Monday, July 23, 2012

How to : working with HBase Coprocessor

HBase Coprocessor : It allows user code to get executed at each region(for a table) in region server. Clients only get the final responses from every region. HBase provides AggregateProtocol to support common aggregation (sum,avg,min,max,std) functionality.

Coprocessor framework is divided into : Endpoint : It allows you to write your own pluggable class which extends BaseEndpointCoprocessor and can have any number of methods which you want to be executed at table region server. Method executes much faster at regionserver and minimizes the network load as only results get transmitted to the client. Client need to do the final reduction on results returned by each region server.
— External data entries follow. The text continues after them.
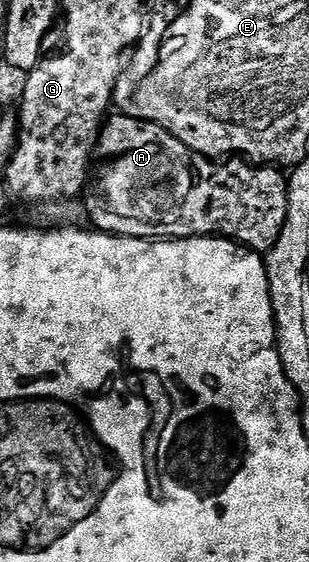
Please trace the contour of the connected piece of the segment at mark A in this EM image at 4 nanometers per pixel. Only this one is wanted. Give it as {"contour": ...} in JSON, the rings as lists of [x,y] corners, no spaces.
{"contour":[[[112,114],[99,132],[97,155],[103,158],[103,164],[97,167],[99,179],[90,180],[81,203],[87,206],[88,217],[96,223],[92,224],[108,235],[152,241],[219,236],[233,239],[253,251],[266,253],[279,239],[287,220],[289,179],[278,166],[255,166],[242,158],[231,157],[226,160],[227,167],[222,167],[219,164],[222,162],[190,151],[180,139],[156,123],[146,123],[132,115]]]}

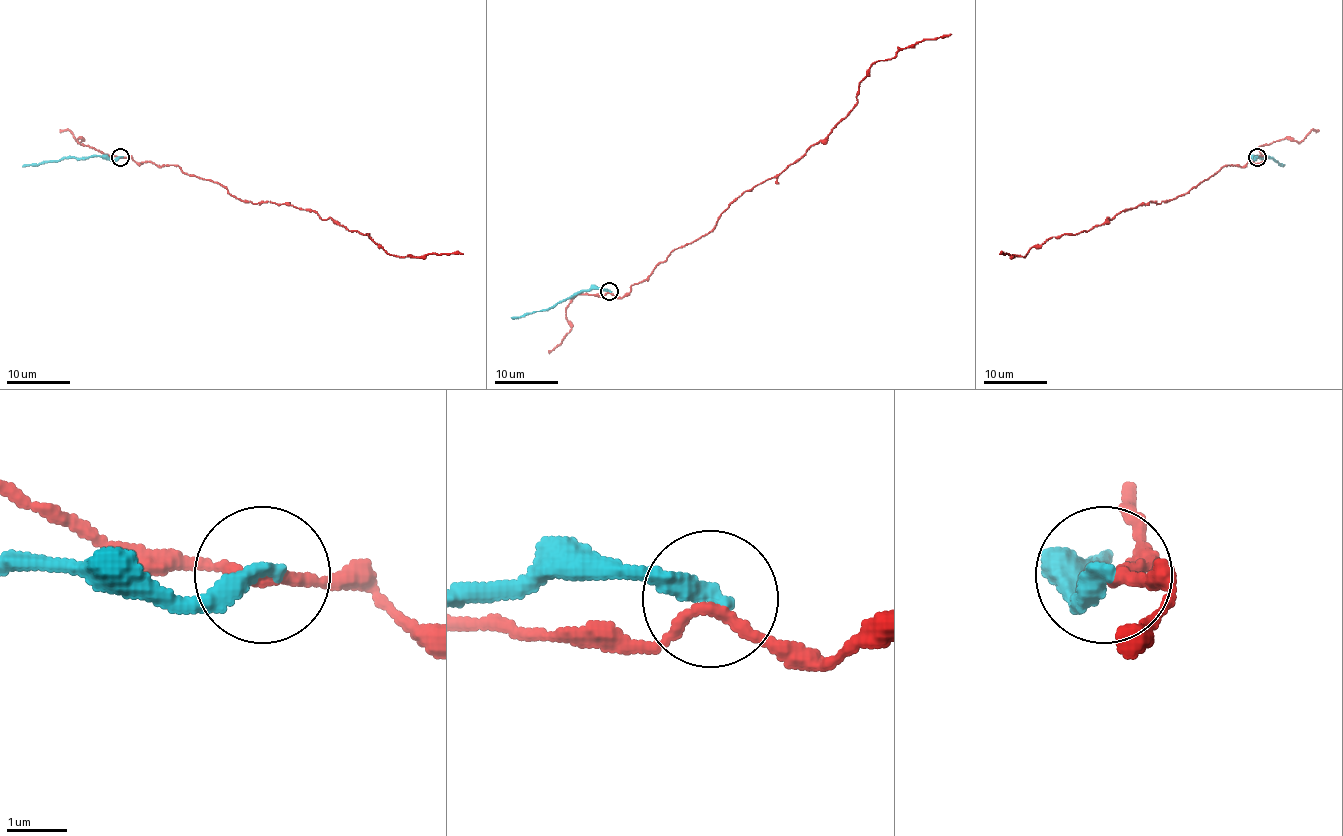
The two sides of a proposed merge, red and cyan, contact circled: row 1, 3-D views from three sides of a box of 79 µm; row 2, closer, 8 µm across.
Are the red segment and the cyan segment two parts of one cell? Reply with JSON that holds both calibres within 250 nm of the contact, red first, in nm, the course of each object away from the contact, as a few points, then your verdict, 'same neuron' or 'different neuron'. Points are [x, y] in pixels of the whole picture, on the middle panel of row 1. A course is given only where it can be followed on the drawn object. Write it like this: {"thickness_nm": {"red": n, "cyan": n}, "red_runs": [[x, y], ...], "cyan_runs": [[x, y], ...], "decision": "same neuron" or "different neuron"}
{"thickness_nm": {"red": 180, "cyan": 360}, "red_runs": [[608, 292], [627, 294], [747, 190], [822, 141], [857, 103], [878, 60], [951, 34]], "cyan_runs": [[608, 291], [578, 291], [551, 307], [511, 318]], "decision": "different neuron"}

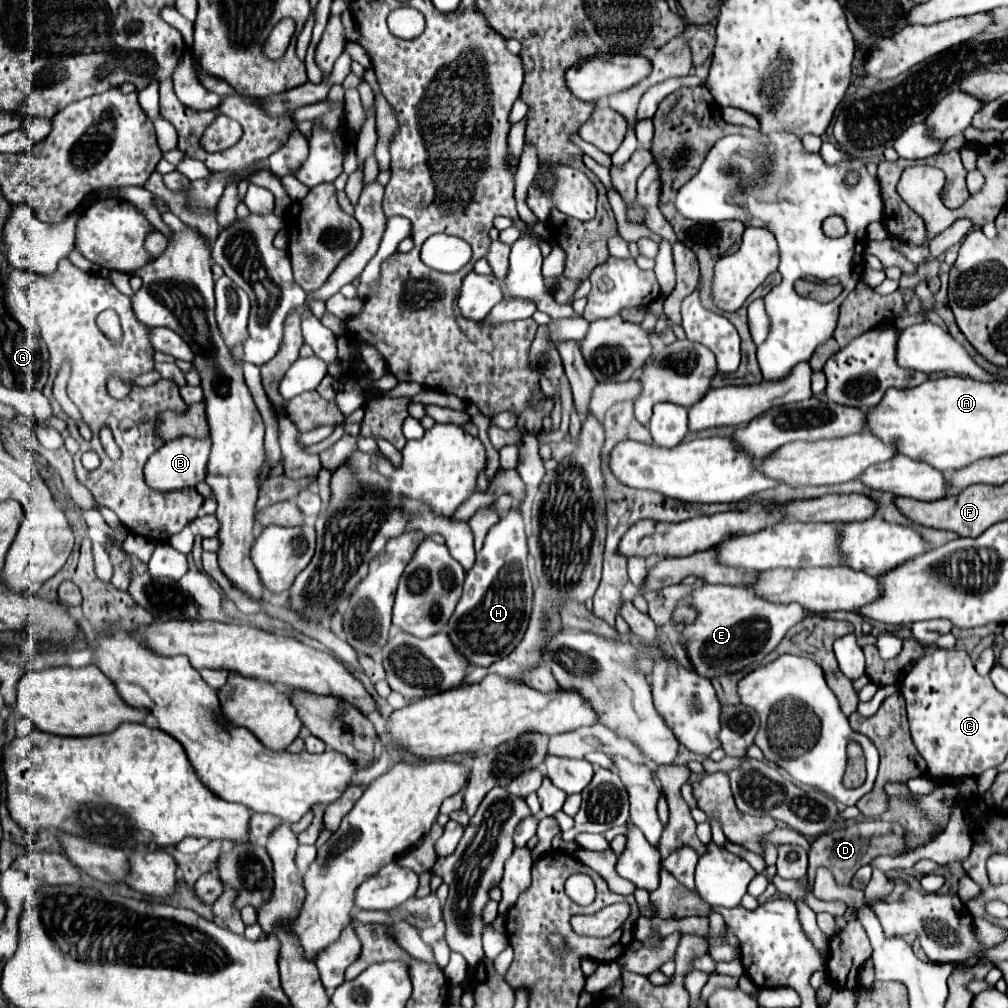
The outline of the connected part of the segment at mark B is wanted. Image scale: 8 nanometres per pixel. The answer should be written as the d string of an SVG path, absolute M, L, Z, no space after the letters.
M175 438L163 444L145 464L145 480L155 490L179 490L187 486L195 486L197 482L203 482L207 476L207 460L209 460L211 440L209 438Z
Example : Below example illustrates just call to HBase coprocessor, A separate 'GroupByAggregationProtocol' interface extending 'CoprocessorProtocol' with methods required and Actual implementing class which implements 'GroupByAggregationProtocol' and extends 'BaseEndpointCoprocessor' must be created and deployed in each regionserver.
Map<byte[], Map<String, List<Long>>> resultFromCoprocessor = table
        .coprocessorExec(GroupByAggregationProtocol.class,
        <start-RowKey>,  // byte array or can be null
        <end-Rowkey>,   // byte array or can be null
        new Batch.Call<GroupByAggregationProtocol,  Map<String, List<Long>>>() {
             @Override
             public Map<String, List<Long>> call(GroupByAggregationProtocol aggregation)  throws IOException {
                return aggregation.getGroupBySum(filterList, scan);
             }
});
for (Map.Entry<byte[], Map<String, List<Long>>> entry : resultFromCoprocessor
 .entrySet()) {
 Map<String, List<Long>> en = entry.getValue();
 // Iterate through results from each regionserver   ......
       }    
}
Endpoint Coprocessors can be assumed as stored procedure in RDBMS.
Observers : It provides a hook to override few default methods of HBase when a event occurs.
It can be at three sub-levels
a) RegionObserver : handles/override Get, Put, Delete, Scan, and so on. It can be of type pre or post (eg : preGet, postDelete etc.)
b) MasterObserver : handles table creation, deletion and alter events. eg : preCreateTable or postCreateTable.
c) WALObserver : handles write-ahead log creation events.
eg : preWALWrite or postWALWrite .

Observer Coprocessors can be assumed as triggers in RDBMS.